Assignment:
Output a verbatim copy of the data, cut off after the line that contains "A. F. Monquelat".

Data under study:
^^^^^^^^
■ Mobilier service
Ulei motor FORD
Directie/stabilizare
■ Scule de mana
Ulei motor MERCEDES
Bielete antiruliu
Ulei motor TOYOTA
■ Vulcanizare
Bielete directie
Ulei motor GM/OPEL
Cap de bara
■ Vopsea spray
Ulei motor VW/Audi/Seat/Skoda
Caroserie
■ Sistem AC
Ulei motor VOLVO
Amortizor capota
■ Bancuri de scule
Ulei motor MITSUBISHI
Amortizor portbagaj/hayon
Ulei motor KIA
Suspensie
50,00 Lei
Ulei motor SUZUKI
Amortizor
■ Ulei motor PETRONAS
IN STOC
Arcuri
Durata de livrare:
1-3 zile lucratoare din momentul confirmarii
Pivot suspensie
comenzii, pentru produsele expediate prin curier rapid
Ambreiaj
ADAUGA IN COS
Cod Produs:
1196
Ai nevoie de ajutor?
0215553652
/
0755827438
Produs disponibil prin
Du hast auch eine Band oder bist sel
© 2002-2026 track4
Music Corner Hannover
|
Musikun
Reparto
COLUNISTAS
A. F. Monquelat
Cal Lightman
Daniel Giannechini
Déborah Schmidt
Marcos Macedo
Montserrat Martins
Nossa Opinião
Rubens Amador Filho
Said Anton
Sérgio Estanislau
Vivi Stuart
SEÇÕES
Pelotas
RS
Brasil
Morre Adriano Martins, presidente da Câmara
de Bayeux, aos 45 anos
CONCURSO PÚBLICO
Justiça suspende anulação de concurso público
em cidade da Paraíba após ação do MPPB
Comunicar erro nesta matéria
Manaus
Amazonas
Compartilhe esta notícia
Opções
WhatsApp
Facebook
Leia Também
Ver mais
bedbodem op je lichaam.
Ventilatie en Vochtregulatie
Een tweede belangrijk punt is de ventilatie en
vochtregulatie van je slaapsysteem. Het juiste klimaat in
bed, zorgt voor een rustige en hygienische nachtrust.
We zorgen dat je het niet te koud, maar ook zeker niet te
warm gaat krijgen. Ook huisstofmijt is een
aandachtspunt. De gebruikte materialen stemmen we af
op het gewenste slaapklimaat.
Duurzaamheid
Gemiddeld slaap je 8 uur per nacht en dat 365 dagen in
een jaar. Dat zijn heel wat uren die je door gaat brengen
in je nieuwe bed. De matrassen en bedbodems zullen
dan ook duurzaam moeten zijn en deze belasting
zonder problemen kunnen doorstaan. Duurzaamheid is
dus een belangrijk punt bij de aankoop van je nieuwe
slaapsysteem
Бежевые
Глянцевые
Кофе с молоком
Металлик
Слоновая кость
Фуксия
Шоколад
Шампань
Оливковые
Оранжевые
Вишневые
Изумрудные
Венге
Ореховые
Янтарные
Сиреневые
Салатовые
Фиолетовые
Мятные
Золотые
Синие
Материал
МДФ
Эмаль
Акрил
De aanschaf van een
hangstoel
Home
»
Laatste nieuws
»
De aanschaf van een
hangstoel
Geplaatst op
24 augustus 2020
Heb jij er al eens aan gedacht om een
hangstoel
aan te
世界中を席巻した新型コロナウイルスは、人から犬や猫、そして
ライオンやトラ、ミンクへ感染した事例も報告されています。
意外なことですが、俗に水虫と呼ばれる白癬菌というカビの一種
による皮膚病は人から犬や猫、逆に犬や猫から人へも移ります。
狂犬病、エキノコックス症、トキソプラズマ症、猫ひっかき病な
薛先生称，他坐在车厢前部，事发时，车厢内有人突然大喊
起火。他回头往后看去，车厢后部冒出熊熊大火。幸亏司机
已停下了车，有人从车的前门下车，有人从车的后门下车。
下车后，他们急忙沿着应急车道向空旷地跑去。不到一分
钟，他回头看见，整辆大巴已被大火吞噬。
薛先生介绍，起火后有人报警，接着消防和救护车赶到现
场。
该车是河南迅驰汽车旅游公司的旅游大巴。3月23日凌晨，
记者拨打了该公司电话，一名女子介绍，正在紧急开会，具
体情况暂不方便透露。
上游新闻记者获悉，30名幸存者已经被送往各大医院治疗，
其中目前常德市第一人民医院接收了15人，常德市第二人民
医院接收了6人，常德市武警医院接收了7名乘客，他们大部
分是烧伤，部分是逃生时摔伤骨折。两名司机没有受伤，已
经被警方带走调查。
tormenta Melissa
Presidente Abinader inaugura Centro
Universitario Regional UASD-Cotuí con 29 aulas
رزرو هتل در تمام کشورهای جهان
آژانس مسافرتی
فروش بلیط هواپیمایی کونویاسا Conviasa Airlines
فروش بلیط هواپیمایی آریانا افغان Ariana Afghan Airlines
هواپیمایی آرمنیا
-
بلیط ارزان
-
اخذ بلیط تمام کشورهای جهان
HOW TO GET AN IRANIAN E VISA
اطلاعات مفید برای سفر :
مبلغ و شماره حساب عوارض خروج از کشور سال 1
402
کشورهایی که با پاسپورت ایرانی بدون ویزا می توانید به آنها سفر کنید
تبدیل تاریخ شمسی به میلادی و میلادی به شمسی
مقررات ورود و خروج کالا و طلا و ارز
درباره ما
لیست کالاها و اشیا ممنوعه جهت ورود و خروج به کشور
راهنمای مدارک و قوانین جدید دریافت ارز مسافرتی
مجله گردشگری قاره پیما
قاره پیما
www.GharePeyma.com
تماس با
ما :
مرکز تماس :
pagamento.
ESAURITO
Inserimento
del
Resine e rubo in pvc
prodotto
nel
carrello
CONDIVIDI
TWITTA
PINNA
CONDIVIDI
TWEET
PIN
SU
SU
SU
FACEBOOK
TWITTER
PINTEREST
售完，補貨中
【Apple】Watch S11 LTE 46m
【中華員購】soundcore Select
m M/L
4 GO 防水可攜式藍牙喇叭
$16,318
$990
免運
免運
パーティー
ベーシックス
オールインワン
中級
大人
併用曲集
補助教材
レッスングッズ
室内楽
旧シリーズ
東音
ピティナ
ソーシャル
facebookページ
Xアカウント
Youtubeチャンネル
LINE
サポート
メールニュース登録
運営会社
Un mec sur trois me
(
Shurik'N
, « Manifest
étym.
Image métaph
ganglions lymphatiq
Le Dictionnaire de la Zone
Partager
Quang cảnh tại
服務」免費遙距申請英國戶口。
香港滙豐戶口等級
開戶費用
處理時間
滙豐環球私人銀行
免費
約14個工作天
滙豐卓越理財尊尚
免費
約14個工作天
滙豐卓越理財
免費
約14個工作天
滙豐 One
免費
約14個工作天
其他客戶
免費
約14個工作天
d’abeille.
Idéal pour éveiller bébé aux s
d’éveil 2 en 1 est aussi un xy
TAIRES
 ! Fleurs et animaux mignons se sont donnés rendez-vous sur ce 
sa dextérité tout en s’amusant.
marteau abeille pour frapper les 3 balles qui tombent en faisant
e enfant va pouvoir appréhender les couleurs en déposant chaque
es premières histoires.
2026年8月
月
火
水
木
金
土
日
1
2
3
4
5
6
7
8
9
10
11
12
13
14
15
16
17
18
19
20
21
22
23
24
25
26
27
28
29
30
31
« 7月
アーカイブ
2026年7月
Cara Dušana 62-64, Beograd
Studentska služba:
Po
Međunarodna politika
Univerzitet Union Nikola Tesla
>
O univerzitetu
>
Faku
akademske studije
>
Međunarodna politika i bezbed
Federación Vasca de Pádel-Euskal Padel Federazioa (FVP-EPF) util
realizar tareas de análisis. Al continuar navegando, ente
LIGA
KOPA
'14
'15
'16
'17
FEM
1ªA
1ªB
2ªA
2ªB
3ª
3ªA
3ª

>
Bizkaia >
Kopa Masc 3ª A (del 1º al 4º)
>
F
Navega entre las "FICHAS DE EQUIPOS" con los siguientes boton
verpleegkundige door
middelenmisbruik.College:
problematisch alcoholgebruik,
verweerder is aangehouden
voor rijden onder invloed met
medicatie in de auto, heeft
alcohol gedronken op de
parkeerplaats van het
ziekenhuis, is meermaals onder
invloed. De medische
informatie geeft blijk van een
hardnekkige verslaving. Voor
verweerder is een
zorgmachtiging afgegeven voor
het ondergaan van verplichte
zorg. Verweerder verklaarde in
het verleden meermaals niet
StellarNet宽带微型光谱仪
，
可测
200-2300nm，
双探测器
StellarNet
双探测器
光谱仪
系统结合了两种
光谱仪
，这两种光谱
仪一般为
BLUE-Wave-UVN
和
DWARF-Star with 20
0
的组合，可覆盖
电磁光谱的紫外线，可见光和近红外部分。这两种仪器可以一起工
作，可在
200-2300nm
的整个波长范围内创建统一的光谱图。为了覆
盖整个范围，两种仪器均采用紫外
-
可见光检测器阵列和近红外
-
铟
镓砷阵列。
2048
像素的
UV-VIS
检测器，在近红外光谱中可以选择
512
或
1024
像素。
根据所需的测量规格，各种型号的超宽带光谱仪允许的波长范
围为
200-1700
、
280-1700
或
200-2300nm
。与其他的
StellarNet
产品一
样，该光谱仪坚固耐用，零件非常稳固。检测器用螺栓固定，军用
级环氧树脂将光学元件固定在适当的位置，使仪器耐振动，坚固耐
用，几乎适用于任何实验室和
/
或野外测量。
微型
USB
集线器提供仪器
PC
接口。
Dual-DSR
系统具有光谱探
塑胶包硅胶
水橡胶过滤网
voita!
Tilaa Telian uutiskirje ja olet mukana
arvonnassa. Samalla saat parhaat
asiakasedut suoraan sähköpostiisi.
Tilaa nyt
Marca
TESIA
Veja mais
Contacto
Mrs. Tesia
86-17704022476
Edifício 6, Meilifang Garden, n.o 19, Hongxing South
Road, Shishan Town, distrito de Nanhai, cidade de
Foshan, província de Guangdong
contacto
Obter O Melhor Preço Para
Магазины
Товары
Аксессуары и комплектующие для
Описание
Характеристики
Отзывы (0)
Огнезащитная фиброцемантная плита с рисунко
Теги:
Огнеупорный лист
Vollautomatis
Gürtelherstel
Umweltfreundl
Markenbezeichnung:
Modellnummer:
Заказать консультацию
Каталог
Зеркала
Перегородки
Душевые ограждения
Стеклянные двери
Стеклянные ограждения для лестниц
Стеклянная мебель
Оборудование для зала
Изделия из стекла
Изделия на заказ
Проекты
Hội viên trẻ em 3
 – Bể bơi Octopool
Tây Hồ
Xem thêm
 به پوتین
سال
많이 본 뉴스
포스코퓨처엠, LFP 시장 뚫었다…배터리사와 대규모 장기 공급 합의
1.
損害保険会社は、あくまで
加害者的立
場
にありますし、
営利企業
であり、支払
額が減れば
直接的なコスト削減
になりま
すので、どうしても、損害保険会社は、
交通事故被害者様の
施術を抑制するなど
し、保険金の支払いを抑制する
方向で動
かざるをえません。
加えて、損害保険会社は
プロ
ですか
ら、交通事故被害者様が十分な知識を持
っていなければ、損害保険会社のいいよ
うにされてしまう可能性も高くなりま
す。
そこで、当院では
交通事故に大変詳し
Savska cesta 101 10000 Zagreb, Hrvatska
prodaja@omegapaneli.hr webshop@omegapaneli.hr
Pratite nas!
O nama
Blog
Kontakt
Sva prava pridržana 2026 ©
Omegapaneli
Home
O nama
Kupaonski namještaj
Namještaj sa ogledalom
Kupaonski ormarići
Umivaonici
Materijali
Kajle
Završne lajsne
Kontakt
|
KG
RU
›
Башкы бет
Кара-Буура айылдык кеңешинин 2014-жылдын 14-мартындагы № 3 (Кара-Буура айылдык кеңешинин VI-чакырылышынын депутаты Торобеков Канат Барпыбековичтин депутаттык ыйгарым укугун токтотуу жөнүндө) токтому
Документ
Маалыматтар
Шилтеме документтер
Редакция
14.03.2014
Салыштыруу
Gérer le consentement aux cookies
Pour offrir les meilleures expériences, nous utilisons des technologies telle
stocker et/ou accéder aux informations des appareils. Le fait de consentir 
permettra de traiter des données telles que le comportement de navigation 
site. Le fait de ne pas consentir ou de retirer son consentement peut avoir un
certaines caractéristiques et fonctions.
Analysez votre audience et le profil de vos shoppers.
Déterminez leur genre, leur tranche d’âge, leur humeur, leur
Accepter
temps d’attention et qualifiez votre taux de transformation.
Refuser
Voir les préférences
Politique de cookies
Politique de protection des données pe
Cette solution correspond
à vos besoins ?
^^^^^^^^
Response to the task:
■ Mobilier service
Ulei motor FORD
Directie/stabilizare
■ Scule de mana
Ulei motor MERCEDES
Bielete antiruliu
Ulei motor TOYOTA
■ Vulcanizare
Bielete directie
Ulei motor GM/OPEL
Cap de bara
■ Vopsea spray
Ulei motor VW/Audi/Seat/Skoda
Caroserie
■ Sistem AC
Ulei motor VOLVO
Amortizor capota
■ Bancuri de scule
Ulei motor MITSUBISHI
Amortizor portbagaj/hayon
Ulei motor KIA
Suspensie
50,00 Lei
Ulei motor SUZUKI
Amortizor
■ Ulei motor PETRONAS
IN STOC
Arcuri
Durata de livrare:
1-3 zile lucratoare din momentul confirmarii
Pivot suspensie
comenzii, pentru produsele expediate prin curier rapid
Ambreiaj
ADAUGA IN COS
Cod Produs:
1196
Ai nevoie de ajutor?
0215553652
/
0755827438
Produs disponibil prin
Du hast auch eine Band oder bist sel
© 2002-2026 track4
Music Corner Hannover
|
Musikun
Reparto
COLUNISTAS
A. F. Monquelat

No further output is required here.